## ИСХОДНЫЙ ТЕКСТ

А неутомимым творцом этой атмосферы и вообще душой этой камеры был человек, фамилию которого я не запомнил, но зато помню целых два его имени-отчества, русское — Алексей Михайлович и татарское — Амир Шакирович. Был он военным не очень малого, по-видимому, ранга, но, как и миллионы других, в начале войны попал в плен и на родину, кажется, вернулся недобровольно — тоже как миллионы других… Нежелание вернуться совсем не обязательно означало «страх расплаты за совершенные преступления», как писали в наших тогдашних газетах. Оно могло быть вызвано и страхом, что эти преступления припишут, то есть что сначала отрежут голову, а потом будут разбираться. Не возвращались часто родственники репрессированных, уверенные в том, что их «преступное родство» будет обязательно поставлено в связь с тем, что они во время войны оказались в Германии — пусть даже на положении военнопленного или «остарбайтера». Но советские невозвращенцы Второй мировой — особая тема, и речь о них, вероятно, еще пойдет особо. С ними я соприкасался на Лубянке, на пересылках и особенно в эмиграции. Но Алексей Михайлович был первым из таких, кого я встретил.

## СТРОКИ ДАННЫХ
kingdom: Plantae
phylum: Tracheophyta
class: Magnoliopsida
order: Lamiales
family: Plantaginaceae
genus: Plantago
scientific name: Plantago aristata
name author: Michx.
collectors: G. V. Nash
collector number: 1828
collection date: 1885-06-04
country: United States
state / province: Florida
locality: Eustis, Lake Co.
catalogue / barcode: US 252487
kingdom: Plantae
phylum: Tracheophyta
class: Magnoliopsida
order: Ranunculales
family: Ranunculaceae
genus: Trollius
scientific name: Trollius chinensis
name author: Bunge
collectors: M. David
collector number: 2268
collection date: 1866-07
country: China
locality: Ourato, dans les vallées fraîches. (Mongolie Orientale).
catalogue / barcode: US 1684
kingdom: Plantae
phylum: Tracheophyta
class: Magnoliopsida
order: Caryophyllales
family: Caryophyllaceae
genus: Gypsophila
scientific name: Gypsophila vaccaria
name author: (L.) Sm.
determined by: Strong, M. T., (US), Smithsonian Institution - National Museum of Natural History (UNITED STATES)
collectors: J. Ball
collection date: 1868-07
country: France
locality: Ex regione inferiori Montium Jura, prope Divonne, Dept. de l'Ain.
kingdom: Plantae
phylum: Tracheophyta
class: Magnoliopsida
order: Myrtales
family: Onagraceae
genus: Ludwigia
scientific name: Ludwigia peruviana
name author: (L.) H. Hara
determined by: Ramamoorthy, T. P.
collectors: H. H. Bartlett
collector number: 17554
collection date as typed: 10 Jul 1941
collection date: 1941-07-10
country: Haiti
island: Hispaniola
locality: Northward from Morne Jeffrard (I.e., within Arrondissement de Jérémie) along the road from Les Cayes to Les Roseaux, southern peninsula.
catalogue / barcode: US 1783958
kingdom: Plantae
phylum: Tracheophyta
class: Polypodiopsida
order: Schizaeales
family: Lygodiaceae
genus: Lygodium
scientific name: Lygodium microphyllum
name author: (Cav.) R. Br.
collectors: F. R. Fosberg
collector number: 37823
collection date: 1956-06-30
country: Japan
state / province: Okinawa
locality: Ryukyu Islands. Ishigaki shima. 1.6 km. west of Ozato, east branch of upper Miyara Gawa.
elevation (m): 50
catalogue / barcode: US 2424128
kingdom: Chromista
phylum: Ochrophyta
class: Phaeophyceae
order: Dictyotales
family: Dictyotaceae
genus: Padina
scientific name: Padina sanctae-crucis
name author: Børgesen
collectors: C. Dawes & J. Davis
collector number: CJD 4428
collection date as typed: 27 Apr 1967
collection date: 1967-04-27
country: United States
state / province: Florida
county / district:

## ЗАДАНИЯ
**A)** Какое татарское имя-отчество, согласно исходному тексту, было у человека, которого называли душой камеры?
**B)** Перепишите дословно строки данных от строки с «genus: Lygodium» до строки с «order: Dictyotales», включая обе эти строки.

## ОТВЕТЫ К ЗАДАНИЯМ
**A)** Амир Шакирович.

**B)**
genus: Lygodium
scientific name: Lygodium microphyllum
name author: (Cav.) R. Br.
collectors: F. R. Fosberg
collector number: 37823
collection date: 1956-06-30
country: Japan
state / province: Okinawa
locality: Ryukyu Islands. Ishigaki shima. 1.6 km. west of Ozato, east branch of upper Miyara Gawa.
elevation (m): 50
catalogue / barcode: US 2424128
kingdom: Chromista
phylum: Ochrophyta
class: Phaeophyceae
order: Dictyotales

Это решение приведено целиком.